If you want to invest in oil, storage seem to be the only option while the oil glut persists

The surge in shale oil production concurrent to a global slowdown in manufacturing caused a glut that the oil industry is struggling to absorb. During the years of the fracking boom in the US, oil fields sprang-up faster than oil pipelines and many oil companies started relying on railcars to transport large quantities of oil. Soon oil companies discovered that actually using railcars enabled them to be more flexible and send oil to the highest bidder. Today that the US is awash with oil, companies discovered another positive aspect of railcars, they can also be used as storage for oil. The demand for oil is very low these days and oil producers are literally running out of places to store oil. Oil inventories rose above 500 million barrels in late January, a level not seen since the 1930s. As a consequence, today there are at least 20,000 tank cars filled with oil parked in storage yards or in rural areas. But, as the glut worsens also the length of storage time is increasing. This, has some drawbacks for railroads and users because they face responsibility for leaks and collisions, and longer storage times means also higher risks of incurring in liabilities. As a consequence, rates for storage are also increasing, and it seems that whoever invested in oil storage in the past, today reaps the benefits of the glut.

Oil Storage Prices:

Type of Storage                Montly Cost $

Underground Salt Cavern                           0.25$

Railcars                                                    0.50$

Floating Storage                                        0.75$

Things are not too rosy also from the natural gas front. Winter is usually considered a “withdrawal season” as the Northern Hemisphere uses gas for heating. A mild winter this year curbed gas consumption and with production at record high, gas inventories are increasing. The current gas reserves stand at 2.536 Trillion cubic feet, 50% higher than the norm.
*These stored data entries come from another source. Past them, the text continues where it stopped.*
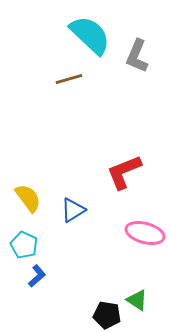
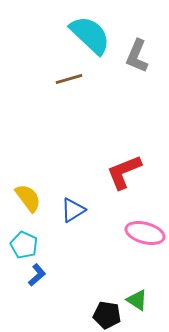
blue L-shape: moved 1 px up
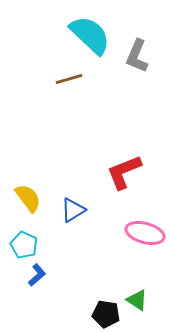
black pentagon: moved 1 px left, 1 px up
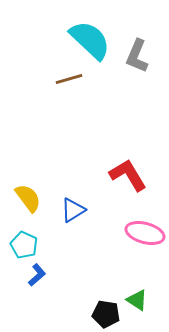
cyan semicircle: moved 5 px down
red L-shape: moved 4 px right, 3 px down; rotated 81 degrees clockwise
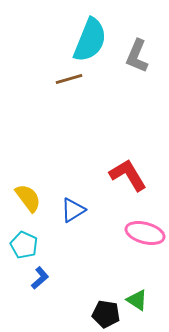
cyan semicircle: rotated 69 degrees clockwise
blue L-shape: moved 3 px right, 3 px down
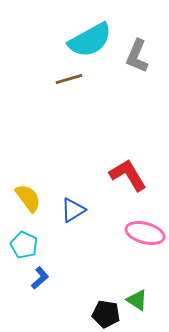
cyan semicircle: rotated 39 degrees clockwise
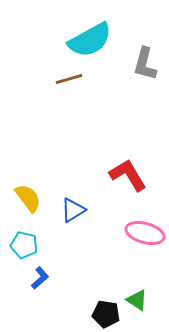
gray L-shape: moved 8 px right, 8 px down; rotated 8 degrees counterclockwise
cyan pentagon: rotated 12 degrees counterclockwise
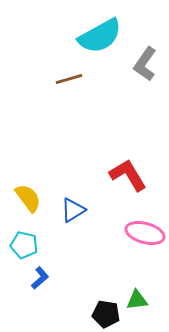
cyan semicircle: moved 10 px right, 4 px up
gray L-shape: rotated 20 degrees clockwise
green triangle: rotated 40 degrees counterclockwise
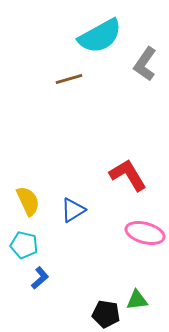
yellow semicircle: moved 3 px down; rotated 12 degrees clockwise
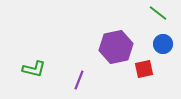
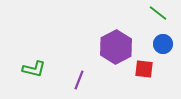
purple hexagon: rotated 16 degrees counterclockwise
red square: rotated 18 degrees clockwise
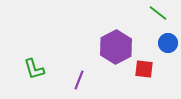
blue circle: moved 5 px right, 1 px up
green L-shape: rotated 60 degrees clockwise
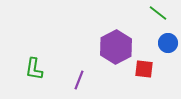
green L-shape: rotated 25 degrees clockwise
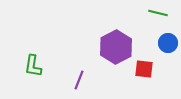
green line: rotated 24 degrees counterclockwise
green L-shape: moved 1 px left, 3 px up
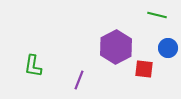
green line: moved 1 px left, 2 px down
blue circle: moved 5 px down
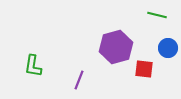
purple hexagon: rotated 12 degrees clockwise
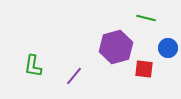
green line: moved 11 px left, 3 px down
purple line: moved 5 px left, 4 px up; rotated 18 degrees clockwise
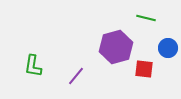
purple line: moved 2 px right
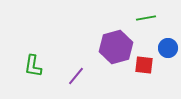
green line: rotated 24 degrees counterclockwise
red square: moved 4 px up
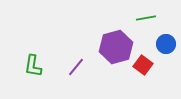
blue circle: moved 2 px left, 4 px up
red square: moved 1 px left; rotated 30 degrees clockwise
purple line: moved 9 px up
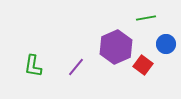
purple hexagon: rotated 8 degrees counterclockwise
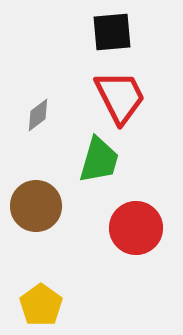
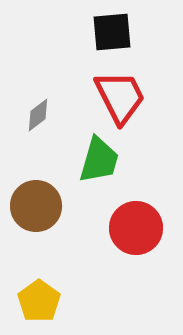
yellow pentagon: moved 2 px left, 4 px up
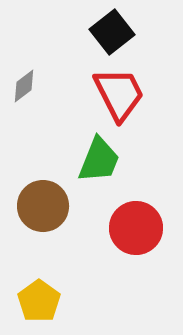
black square: rotated 33 degrees counterclockwise
red trapezoid: moved 1 px left, 3 px up
gray diamond: moved 14 px left, 29 px up
green trapezoid: rotated 6 degrees clockwise
brown circle: moved 7 px right
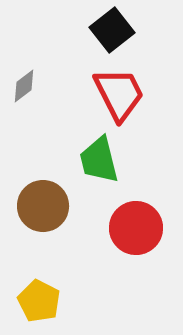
black square: moved 2 px up
green trapezoid: rotated 144 degrees clockwise
yellow pentagon: rotated 9 degrees counterclockwise
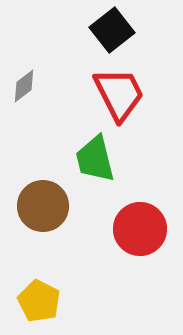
green trapezoid: moved 4 px left, 1 px up
red circle: moved 4 px right, 1 px down
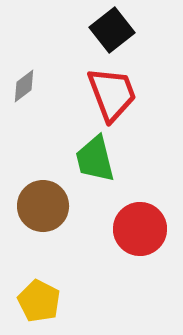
red trapezoid: moved 7 px left; rotated 6 degrees clockwise
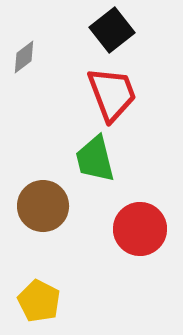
gray diamond: moved 29 px up
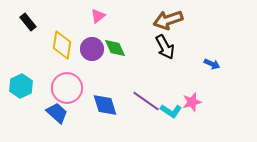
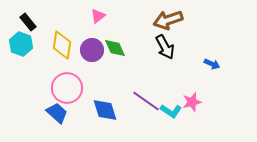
purple circle: moved 1 px down
cyan hexagon: moved 42 px up; rotated 15 degrees counterclockwise
blue diamond: moved 5 px down
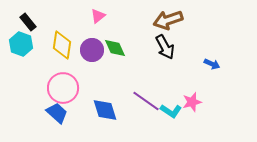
pink circle: moved 4 px left
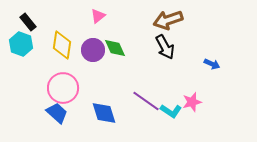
purple circle: moved 1 px right
blue diamond: moved 1 px left, 3 px down
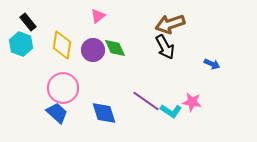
brown arrow: moved 2 px right, 4 px down
pink star: rotated 24 degrees clockwise
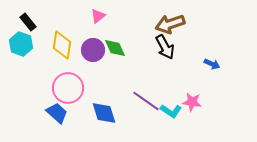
pink circle: moved 5 px right
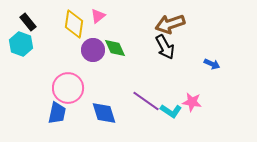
yellow diamond: moved 12 px right, 21 px up
blue trapezoid: rotated 60 degrees clockwise
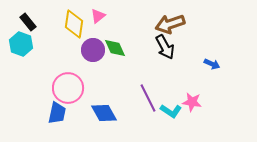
purple line: moved 2 px right, 3 px up; rotated 28 degrees clockwise
blue diamond: rotated 12 degrees counterclockwise
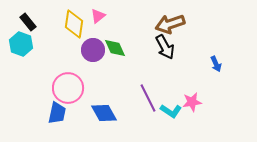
blue arrow: moved 4 px right; rotated 42 degrees clockwise
pink star: rotated 18 degrees counterclockwise
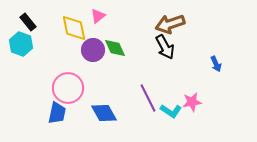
yellow diamond: moved 4 px down; rotated 20 degrees counterclockwise
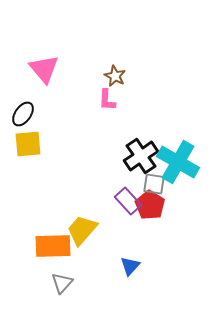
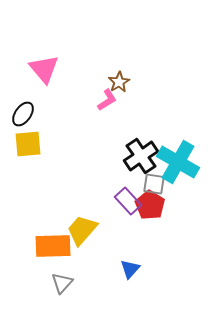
brown star: moved 4 px right, 6 px down; rotated 15 degrees clockwise
pink L-shape: rotated 125 degrees counterclockwise
blue triangle: moved 3 px down
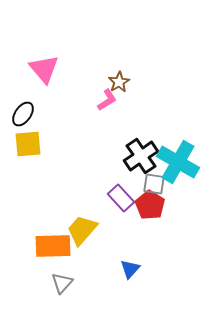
purple rectangle: moved 7 px left, 3 px up
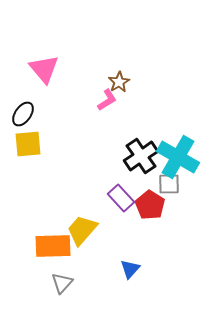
cyan cross: moved 5 px up
gray square: moved 15 px right; rotated 10 degrees counterclockwise
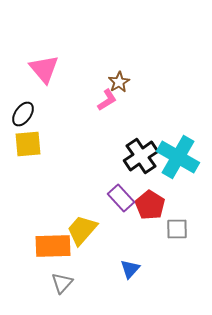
gray square: moved 8 px right, 45 px down
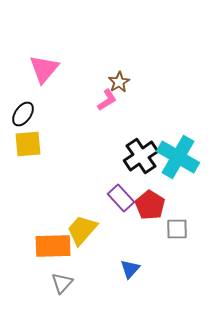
pink triangle: rotated 20 degrees clockwise
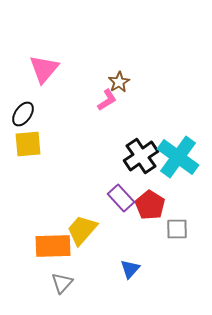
cyan cross: rotated 6 degrees clockwise
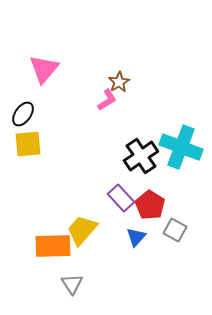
cyan cross: moved 3 px right, 10 px up; rotated 15 degrees counterclockwise
gray square: moved 2 px left, 1 px down; rotated 30 degrees clockwise
blue triangle: moved 6 px right, 32 px up
gray triangle: moved 10 px right, 1 px down; rotated 15 degrees counterclockwise
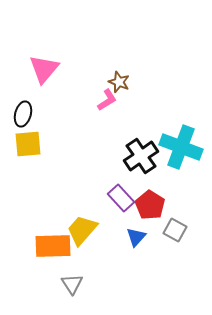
brown star: rotated 20 degrees counterclockwise
black ellipse: rotated 20 degrees counterclockwise
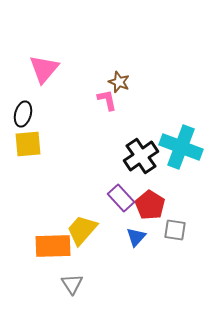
pink L-shape: rotated 70 degrees counterclockwise
gray square: rotated 20 degrees counterclockwise
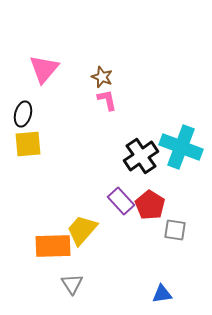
brown star: moved 17 px left, 5 px up
purple rectangle: moved 3 px down
blue triangle: moved 26 px right, 57 px down; rotated 40 degrees clockwise
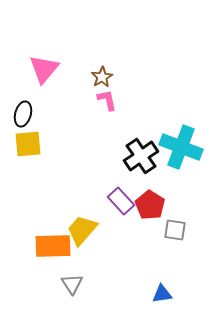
brown star: rotated 20 degrees clockwise
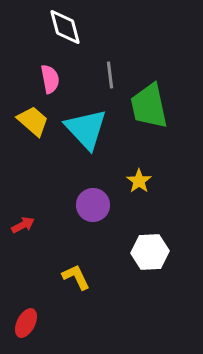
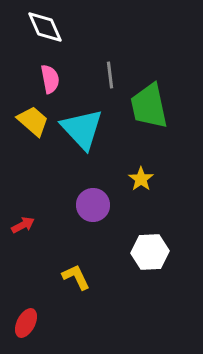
white diamond: moved 20 px left; rotated 9 degrees counterclockwise
cyan triangle: moved 4 px left
yellow star: moved 2 px right, 2 px up
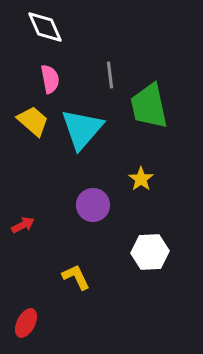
cyan triangle: rotated 24 degrees clockwise
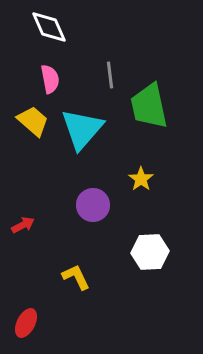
white diamond: moved 4 px right
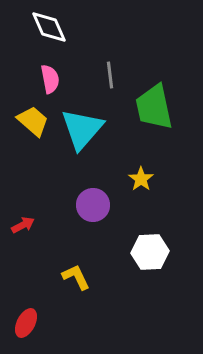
green trapezoid: moved 5 px right, 1 px down
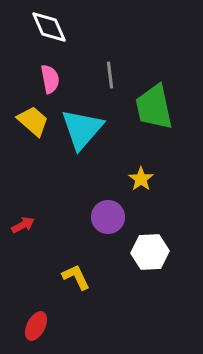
purple circle: moved 15 px right, 12 px down
red ellipse: moved 10 px right, 3 px down
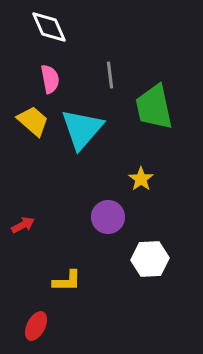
white hexagon: moved 7 px down
yellow L-shape: moved 9 px left, 4 px down; rotated 116 degrees clockwise
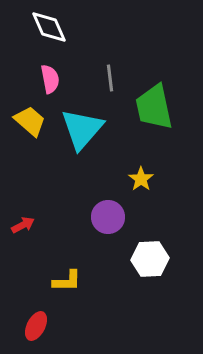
gray line: moved 3 px down
yellow trapezoid: moved 3 px left
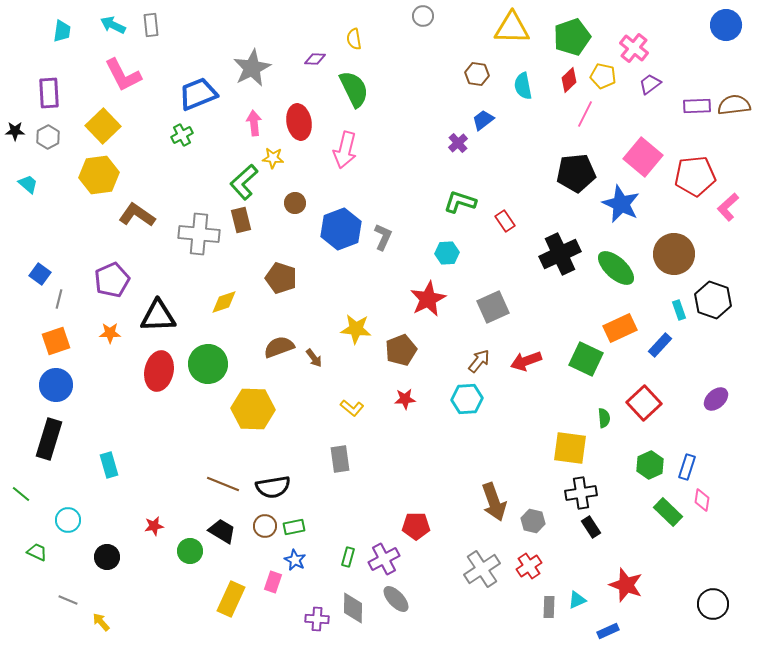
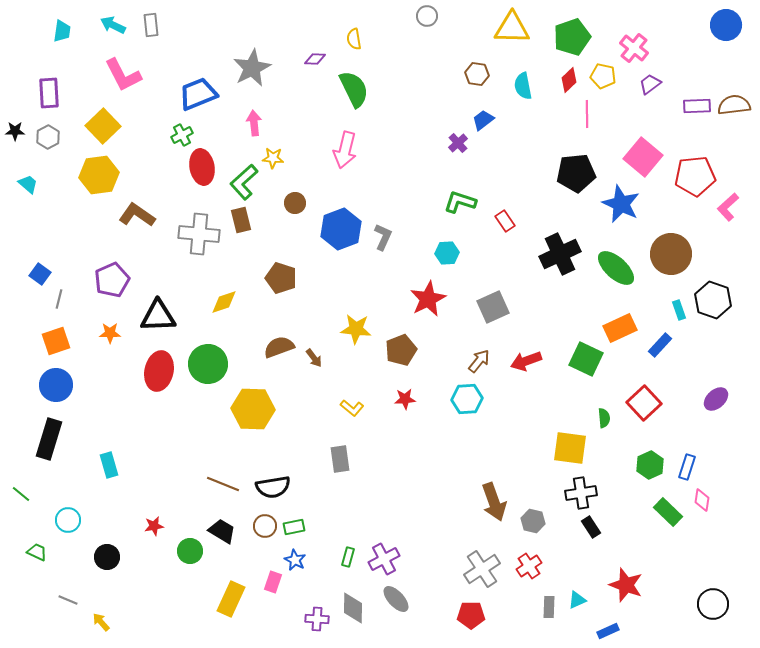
gray circle at (423, 16): moved 4 px right
pink line at (585, 114): moved 2 px right; rotated 28 degrees counterclockwise
red ellipse at (299, 122): moved 97 px left, 45 px down
brown circle at (674, 254): moved 3 px left
red pentagon at (416, 526): moved 55 px right, 89 px down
Considering that there is only 1 month left of the “withdrawal season”, producers will need to lower their prices if they want to get rid of some gas and they are running out of time because summer is considered “injection season”. Many gas producers are sitting on a high number of completed wells waiting for prices to move up to start selling. It seems that for a while the only direction for gas prices is down. Summer is coming.